Chaka Kahn may have lacked vocal nuance in some songs, but she had more than enough emotion to compensate for it. Khan's most powerful moments, and there were many, included "Take the A Train" and Billie Holiday's "End of a Love Affair," the latter piece taken from Khan's Echoes of an Era (Electra/Rhino, 1992). When she dedicated a surprising "To Sir with Love" to her late father, dry eyes were few and far between.
"I've worked with every diva on the planet, and Chaka is one that I love," said Quincy Jones after the show. "If God made a woman with a bigger heart and a better voice, he kept her for himself."
"Many years ago when I was messed up on drugs and undependable, Quincy and Claude were always there for me," mused Khan. With this blunt admission, perhaps Ms. Kahn revealed why she put so much soul into this particular show.
An appearance by George Duke surely didn't hurt either. Duke received a standing ovation as he walked on stage, then proved he deserved it. He hit all the right keys as he alternated from an ECL piano to a Yamaha Motif ES 8. Duke spent most of his time, however, on a majestic old Rhodes that looked as though it had been taken right off the set of the 1960s TV show "Mod Squad."
Rounding out the heroics were a dynamic duo of Mike Manson on bass, who managed to up the ante on a stage previously held down that evening by the bass stars SMV - Stanley, Marcus, Victor (Stanley Clarke, Marcus Miller, Victor Wooten), and drummer Ronald Bruner. Jazz fans will soon hear much more from Bruner if he continues in a similar vein.

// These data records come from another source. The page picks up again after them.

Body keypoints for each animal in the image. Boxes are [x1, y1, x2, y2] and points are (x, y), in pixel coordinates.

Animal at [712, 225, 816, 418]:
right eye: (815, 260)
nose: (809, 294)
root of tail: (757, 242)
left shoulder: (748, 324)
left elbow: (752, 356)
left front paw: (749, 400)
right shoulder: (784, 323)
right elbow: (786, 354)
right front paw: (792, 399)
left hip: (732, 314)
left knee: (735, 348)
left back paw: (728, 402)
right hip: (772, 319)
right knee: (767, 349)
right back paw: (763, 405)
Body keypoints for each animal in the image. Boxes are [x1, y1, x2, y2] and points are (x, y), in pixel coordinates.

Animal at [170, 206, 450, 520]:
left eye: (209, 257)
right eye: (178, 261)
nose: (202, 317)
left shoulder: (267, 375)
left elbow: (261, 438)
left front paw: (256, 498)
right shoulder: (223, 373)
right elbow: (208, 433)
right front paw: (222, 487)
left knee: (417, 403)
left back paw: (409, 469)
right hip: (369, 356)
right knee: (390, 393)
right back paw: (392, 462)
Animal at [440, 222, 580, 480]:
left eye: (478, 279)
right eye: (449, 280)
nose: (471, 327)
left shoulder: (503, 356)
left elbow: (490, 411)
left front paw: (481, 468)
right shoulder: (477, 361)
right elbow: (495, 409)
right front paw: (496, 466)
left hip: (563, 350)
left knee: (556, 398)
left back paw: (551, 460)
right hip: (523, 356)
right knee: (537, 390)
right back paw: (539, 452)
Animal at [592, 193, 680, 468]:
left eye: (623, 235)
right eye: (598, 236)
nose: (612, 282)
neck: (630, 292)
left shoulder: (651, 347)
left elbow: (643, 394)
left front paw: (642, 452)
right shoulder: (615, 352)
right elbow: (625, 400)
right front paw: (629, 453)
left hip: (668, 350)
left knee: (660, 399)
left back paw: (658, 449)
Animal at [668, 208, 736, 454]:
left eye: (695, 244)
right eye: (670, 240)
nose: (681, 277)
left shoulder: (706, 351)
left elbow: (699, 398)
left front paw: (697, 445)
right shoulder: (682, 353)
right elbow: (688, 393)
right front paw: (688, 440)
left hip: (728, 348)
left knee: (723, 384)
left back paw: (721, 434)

While Montreux does not feature widespread venues, like the Montreal International Jazz Festival for example, there were still plenty of free venues near the relatively small convention complex. The zany but highly skilled Flat Earth Society from the Netherlands made the hillside grass around Parc Vernex Bandshell a fine place to spend an afternoon. Meanwhile, the Marshall University Jazz Band proved that the American East Coast offers hope for the future of the genre. New York City was well-represented by The Virgins at the nearby Jazz Café.
For European summer festivals, the competition for headliners is stiffprograms from ocean to ocean often feature similar headliners.
In fact, numerous organizers of other well-known festivals came to observe the format and enjoy the music at Montreux. Their observations mirrored my ownMontreux offers the highest standard of both tradition and innovation.